▶ _The problem_
Answer these questions using the text about wounded Somali soldiers:
(a) In what year was Ibrahim wounded while guarding the presidential palace?
(b) Since what year has Ibrahim received no wages or compensation from the army?
(c) How old is Yusuf?

▶ _Text excerpt_
Mogadishu, Somalia - Two men - one in military uniform, the other in a baggy button-down shirt - sat on a plastic mat in an unfurnished tin-roofed room in the heart of the Somali capital, Mogadishu. They were contemplating how they could voice their plight to those in the country's corridors of power after many failed attempts to reach out.

Ahmed Mohamed Ibrahim and Hasan Mohamed Yusuf were active soldiers fighting on the front lines against al-Shabab - the al-Qaeda-linked armed group fighting Somalia's internationally recognised government - until they were both seriously wounded.
Twenty-five-year-old Ibrahim vividly remembers the day his life changed forever. He was part of a group of soldiers responsible for protecting the presidential compound and the country's seat of power, Villa Somalia,against advancing al-Shabab fighters.
"Al-Shabab wounded me in 2010. I was guarding the presidential palace. Three bullets hit my arm, shattering the bones above my elbow into pieces," Ibrahim told Al Jazeera as balls of sweat formed on his brow. "That was the last time I used my arm properly."
Doctors at the local hospital told him he needed to be taken abroad for treatment to save his arm.
"I don't come from a wealthy family, so there was no way I could afford to go outside of Somalia for treatment. I was my family's breadwinner," he said in a soft, clear voice, void of emotion. "The local hospital stitched my wound and put a bandage on it. Now, only the skin is holding my arm together."
He was only 20 when he was wounded during his second year of army service. He has not been formally discharged from the army since his injury, but since 2012, Ibrahim hasn't received any wages or compensation from the army - which probably doesn't know whether or not he is even alive, he said.
'I have lost everything'
Yusuf sat next to Ibrahim on the mat, staring at his own heavily scarred legs. The 37-year-old father of four said his injuries are not just physical.
"I can't sleep at night. I can still smell the blood from that day," he recalls. "I was not able to walk for more than a year, and I have constant pain in my head from the shrapnel wound I sustained that day. But worse than the physical pain is that I have lost everything; my wife left with my kids because I could not provide for them after I was injured."

▶ _Data provided_
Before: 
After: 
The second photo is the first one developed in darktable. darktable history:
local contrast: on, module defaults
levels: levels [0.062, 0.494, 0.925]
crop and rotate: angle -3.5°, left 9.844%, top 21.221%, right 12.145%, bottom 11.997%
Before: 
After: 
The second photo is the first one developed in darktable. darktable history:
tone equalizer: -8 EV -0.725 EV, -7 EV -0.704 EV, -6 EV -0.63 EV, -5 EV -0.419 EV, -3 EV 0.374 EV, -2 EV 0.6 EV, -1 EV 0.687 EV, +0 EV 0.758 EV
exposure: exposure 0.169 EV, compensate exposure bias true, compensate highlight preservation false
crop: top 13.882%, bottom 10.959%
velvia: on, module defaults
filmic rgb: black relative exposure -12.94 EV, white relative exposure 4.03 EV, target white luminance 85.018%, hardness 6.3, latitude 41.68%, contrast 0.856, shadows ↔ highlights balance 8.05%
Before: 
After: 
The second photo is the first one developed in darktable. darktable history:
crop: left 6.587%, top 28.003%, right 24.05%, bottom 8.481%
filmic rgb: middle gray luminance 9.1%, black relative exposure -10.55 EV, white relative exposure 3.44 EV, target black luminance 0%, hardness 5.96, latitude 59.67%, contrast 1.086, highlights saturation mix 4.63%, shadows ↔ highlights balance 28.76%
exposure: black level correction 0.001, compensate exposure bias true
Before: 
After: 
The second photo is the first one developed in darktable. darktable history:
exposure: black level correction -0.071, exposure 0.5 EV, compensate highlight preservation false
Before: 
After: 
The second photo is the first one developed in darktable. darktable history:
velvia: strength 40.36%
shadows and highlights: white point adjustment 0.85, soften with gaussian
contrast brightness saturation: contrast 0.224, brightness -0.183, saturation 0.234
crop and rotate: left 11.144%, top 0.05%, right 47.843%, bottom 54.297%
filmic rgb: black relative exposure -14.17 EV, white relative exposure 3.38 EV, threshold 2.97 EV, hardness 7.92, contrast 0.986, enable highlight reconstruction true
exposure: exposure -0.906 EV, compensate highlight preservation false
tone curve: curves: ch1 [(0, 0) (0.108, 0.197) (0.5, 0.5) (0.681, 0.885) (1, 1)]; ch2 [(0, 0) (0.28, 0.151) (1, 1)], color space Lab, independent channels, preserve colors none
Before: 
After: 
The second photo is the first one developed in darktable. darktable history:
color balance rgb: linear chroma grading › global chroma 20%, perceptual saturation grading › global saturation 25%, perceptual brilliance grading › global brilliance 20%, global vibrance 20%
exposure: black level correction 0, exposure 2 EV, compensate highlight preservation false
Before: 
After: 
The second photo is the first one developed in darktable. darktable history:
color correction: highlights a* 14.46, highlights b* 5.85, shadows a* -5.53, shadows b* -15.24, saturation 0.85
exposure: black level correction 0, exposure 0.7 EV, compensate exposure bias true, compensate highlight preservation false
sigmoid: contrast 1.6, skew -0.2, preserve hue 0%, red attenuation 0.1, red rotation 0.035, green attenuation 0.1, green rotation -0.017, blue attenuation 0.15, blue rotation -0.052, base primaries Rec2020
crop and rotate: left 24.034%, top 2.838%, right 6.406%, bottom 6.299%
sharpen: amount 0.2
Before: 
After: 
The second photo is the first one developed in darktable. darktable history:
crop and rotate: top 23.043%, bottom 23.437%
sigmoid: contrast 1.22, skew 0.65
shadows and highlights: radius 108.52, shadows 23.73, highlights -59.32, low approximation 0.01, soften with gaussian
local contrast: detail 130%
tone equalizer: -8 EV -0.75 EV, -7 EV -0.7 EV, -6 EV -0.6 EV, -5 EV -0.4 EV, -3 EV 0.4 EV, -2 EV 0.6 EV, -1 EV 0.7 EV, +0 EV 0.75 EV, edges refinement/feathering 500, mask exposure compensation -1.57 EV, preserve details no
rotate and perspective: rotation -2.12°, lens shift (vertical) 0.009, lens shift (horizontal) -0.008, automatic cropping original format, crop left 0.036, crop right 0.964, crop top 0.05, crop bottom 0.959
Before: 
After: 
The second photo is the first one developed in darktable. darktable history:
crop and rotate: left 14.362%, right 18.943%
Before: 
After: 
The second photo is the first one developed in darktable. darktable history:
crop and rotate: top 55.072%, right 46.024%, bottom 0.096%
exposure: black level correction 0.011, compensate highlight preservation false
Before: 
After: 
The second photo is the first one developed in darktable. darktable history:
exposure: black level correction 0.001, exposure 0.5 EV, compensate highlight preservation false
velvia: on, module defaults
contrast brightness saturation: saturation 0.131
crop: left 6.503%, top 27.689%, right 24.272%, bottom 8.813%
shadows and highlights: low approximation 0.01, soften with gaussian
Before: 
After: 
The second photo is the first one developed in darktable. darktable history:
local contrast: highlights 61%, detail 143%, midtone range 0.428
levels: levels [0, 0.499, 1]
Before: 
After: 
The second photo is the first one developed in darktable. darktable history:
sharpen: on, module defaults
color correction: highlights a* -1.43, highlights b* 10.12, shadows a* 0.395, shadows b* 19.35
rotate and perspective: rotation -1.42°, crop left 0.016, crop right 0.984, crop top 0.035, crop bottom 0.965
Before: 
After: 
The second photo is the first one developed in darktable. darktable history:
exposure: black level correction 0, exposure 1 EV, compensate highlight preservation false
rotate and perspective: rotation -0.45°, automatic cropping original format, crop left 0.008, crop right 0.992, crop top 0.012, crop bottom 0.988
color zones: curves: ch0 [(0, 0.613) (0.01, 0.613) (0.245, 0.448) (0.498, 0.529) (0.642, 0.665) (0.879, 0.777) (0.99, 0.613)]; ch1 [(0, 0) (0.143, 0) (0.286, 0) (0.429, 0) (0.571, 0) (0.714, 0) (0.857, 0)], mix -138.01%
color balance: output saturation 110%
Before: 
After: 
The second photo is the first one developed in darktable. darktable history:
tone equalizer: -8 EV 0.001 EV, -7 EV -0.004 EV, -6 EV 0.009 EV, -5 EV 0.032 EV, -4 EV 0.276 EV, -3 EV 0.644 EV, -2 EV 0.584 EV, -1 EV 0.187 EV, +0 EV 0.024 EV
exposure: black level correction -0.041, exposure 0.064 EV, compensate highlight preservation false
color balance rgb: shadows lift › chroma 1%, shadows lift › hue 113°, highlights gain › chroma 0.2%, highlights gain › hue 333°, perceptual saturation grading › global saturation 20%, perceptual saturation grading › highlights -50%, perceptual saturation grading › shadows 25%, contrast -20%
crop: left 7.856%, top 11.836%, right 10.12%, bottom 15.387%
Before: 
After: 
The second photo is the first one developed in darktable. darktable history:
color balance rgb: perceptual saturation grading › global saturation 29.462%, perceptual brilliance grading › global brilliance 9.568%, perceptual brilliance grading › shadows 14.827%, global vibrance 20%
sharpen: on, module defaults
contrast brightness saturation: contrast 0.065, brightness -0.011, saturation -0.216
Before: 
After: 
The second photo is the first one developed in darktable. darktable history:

▶ _Solved problem_
(a) 2010
(b) 2012
(c) 37